By the early 20th century the church was in danger of falling into ruin again. This time the north brick wall (facing the shoreline) was beginning to buckle from the weight of the roof and the sinking ground beneath. Eventually funds were secured to remedy the situation. To shore up the wall a series of brick buttresses was erected against it to prevent further buckling. These buttresses were later removed during the Chrysler-Garbisch restoration.

Behind the apse is buried Bishop William McClelland, who as Rector in 1928, established the “Old Trinity Church Association” (a.k.a. The Friends of Old Trinity Church), and the first of several endowments to provide for the care and maintenance of the Church and grounds.

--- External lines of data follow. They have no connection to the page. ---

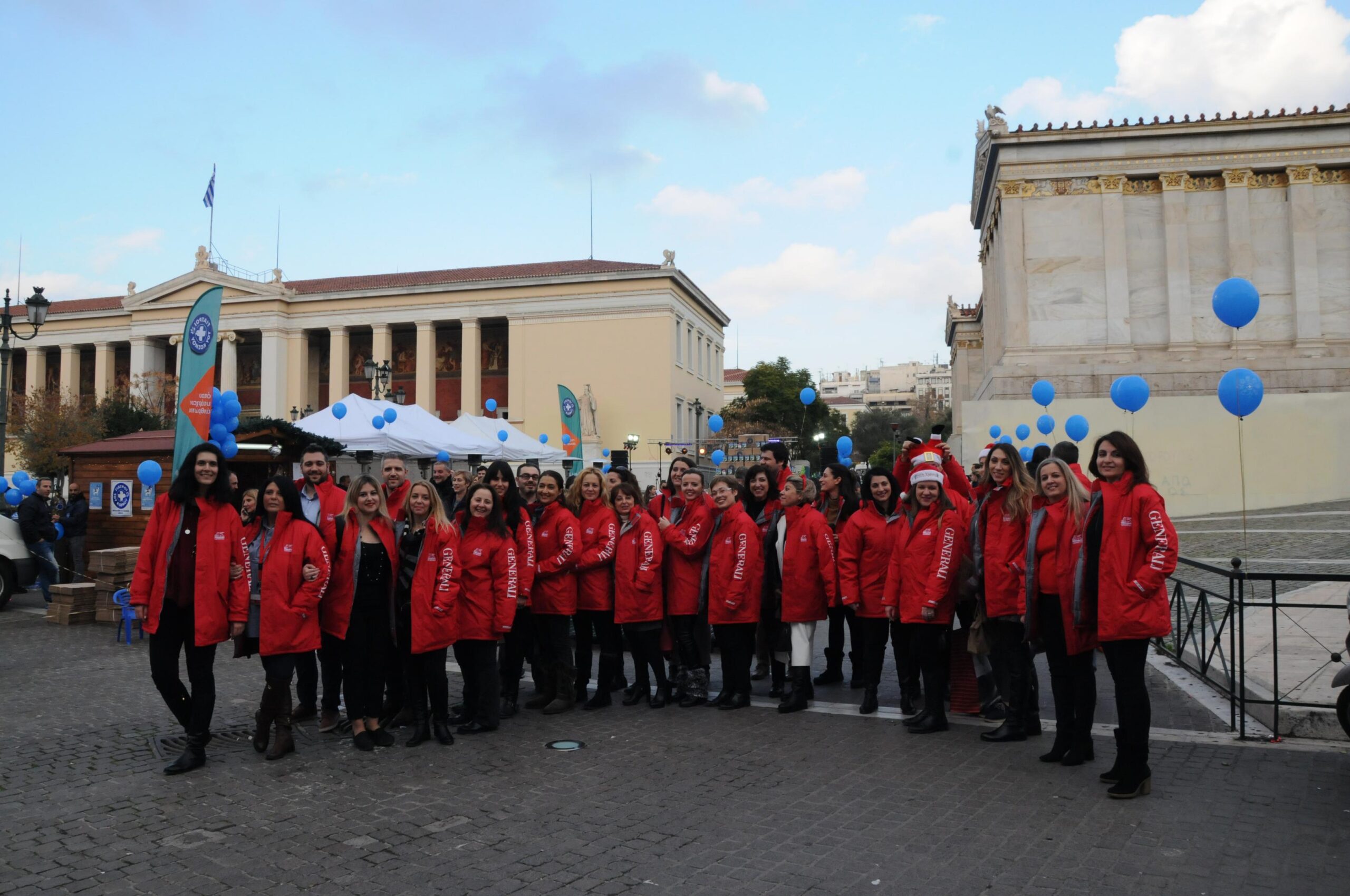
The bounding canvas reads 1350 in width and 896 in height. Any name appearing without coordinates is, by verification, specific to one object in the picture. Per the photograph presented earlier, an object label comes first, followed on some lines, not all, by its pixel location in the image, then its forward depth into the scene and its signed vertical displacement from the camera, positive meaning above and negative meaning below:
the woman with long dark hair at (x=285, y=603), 5.90 -0.70
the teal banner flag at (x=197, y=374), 11.47 +1.57
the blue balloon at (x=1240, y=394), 12.95 +1.26
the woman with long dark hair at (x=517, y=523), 6.91 -0.24
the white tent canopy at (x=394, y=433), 17.70 +1.24
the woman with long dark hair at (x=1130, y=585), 4.96 -0.56
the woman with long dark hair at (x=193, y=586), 5.62 -0.56
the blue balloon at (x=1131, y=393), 14.73 +1.47
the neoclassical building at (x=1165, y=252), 27.67 +7.15
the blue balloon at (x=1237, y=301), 10.91 +2.17
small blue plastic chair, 10.32 -1.31
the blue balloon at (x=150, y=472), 13.09 +0.34
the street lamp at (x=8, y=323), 17.20 +3.38
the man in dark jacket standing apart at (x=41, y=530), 13.25 -0.47
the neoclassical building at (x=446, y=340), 54.94 +9.87
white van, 13.44 -0.97
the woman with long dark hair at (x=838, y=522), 8.12 -0.31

The Chrysler-Garbisch Restoration (1953-1960)

Through the good offices of U.S. Senator George Radcliffe, Col. Edgar W. Garbish and his wife Bernice Chrysler Garbish became interested in Old Trinity. From 1953 to 1960 they restored the building to a 17th Century ideal as a memorial to Mrs. Garbish’s parents, Walter Percy Chrysler and Della Viola Chrysler.

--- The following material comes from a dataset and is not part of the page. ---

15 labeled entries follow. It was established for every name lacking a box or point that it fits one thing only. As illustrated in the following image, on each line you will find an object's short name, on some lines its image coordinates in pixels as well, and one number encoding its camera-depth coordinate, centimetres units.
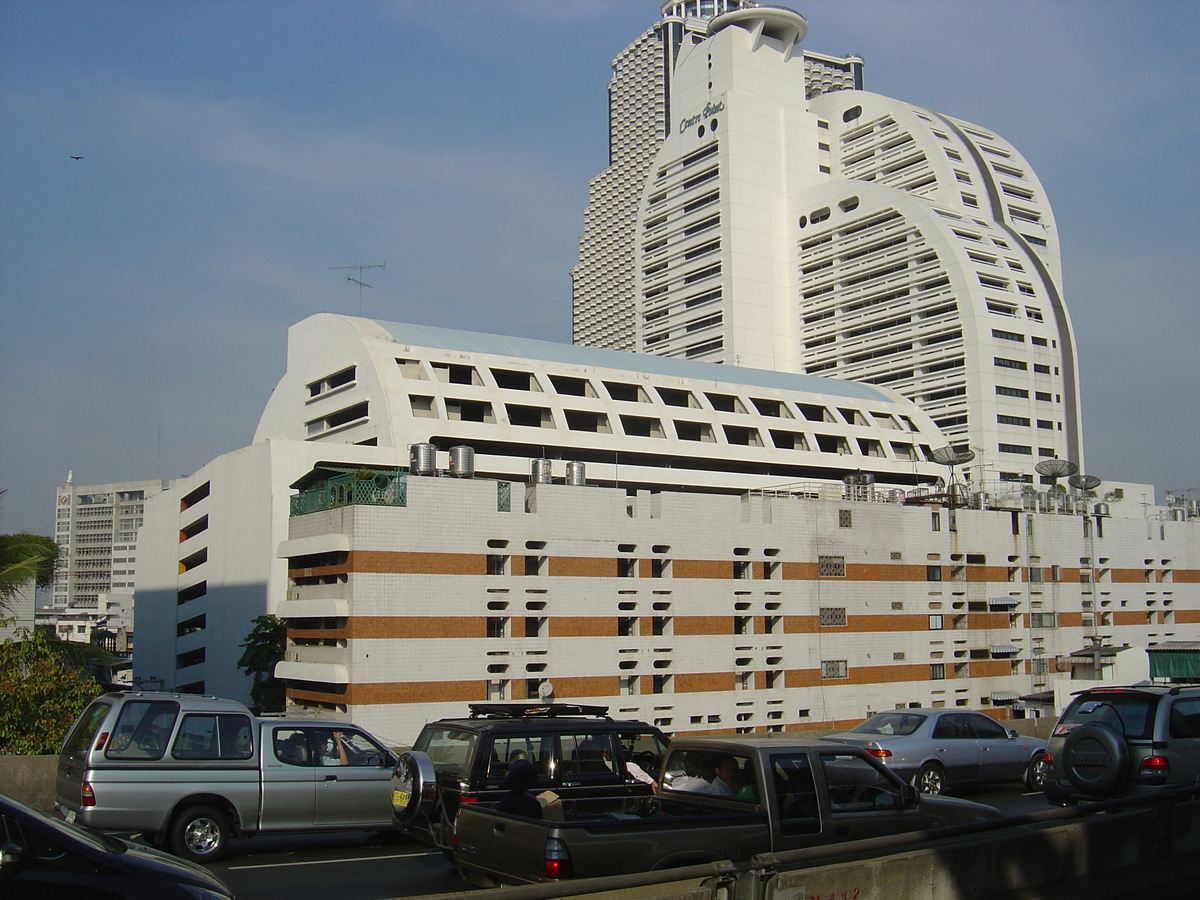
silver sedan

The wooden flooring and other 19th Century furniture were removed. The original floor tiles were discovered under the floor and reset. Because the walls were in very bad repair a steel frame was put in place, but the original bricks were replaced with traditional burnt oyster shell mortar. The closed-off windows were discovered and all were replaced with double casements and handmade green-hued leaded glass panes in a diamond shape that were contemporary with the 17th Century.

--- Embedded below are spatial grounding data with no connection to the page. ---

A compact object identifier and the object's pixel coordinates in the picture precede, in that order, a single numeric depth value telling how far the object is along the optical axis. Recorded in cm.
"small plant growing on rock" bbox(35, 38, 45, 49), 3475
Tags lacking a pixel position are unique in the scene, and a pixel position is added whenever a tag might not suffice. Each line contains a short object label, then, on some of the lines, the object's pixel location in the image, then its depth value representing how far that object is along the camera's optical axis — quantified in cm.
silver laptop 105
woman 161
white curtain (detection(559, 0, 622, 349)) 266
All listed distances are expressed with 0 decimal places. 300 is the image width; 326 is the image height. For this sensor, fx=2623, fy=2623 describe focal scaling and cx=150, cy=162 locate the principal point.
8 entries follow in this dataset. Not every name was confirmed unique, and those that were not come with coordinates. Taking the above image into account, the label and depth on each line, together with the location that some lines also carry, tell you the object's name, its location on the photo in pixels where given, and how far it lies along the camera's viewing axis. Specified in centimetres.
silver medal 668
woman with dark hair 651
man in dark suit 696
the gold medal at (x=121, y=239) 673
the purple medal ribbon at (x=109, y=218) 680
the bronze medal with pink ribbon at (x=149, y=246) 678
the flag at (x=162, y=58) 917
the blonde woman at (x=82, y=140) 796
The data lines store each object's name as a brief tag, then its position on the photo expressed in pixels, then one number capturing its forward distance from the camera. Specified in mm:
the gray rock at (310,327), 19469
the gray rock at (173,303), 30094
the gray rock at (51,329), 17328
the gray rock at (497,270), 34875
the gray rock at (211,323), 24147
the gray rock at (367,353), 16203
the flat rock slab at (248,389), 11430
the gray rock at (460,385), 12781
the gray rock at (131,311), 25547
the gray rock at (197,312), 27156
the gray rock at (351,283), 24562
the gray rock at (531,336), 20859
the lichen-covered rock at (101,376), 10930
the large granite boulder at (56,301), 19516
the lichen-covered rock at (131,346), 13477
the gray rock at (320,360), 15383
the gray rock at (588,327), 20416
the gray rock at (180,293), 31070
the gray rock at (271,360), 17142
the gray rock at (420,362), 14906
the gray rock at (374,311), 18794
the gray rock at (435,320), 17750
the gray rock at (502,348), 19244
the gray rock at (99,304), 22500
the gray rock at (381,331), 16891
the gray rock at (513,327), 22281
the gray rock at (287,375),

Fifteen 17th Century style boxed pews and the High pulpit on the north side of the church were built from 17th and 18th century heart of pine wood discovered in old barns in Maryland and Pennsylvania. The hinges and all the iron work is hand made. Once again, a three-tiered pulpit overlooks the main area of the church, while a leather-bound “Authorized Version” or King James Bible (1611) lies open on its reader’s desk.

Today the main body of the church is 38 feet long and 20 feet wide. The church has excellent acoustics which enhance congregational singing. The half-circle apse encompassing the chancel has a radius of six feet and is of particularly fine craftsmanship. Here the original black walnut altar-table, purported to be a gift from “Queen Anne’s Bounty Fund,” stands once again. The royal arms of Queen Anne (r. 1702-1714) look down from the loft where a small English-built Walker pipe organ (added in 1990) now resides. A “Table of Kindred and Affinity” is posted near the main door, in compliance with a 1696 Maryland statute that has never been revoked. Among the remaining original features are a Jacobean-era chancel chair, a number of wall sconces, a lantern, and the original floor tiles. An 18th century English brass chandelier (gifted by the Garbisches) now hangs from the ceiling.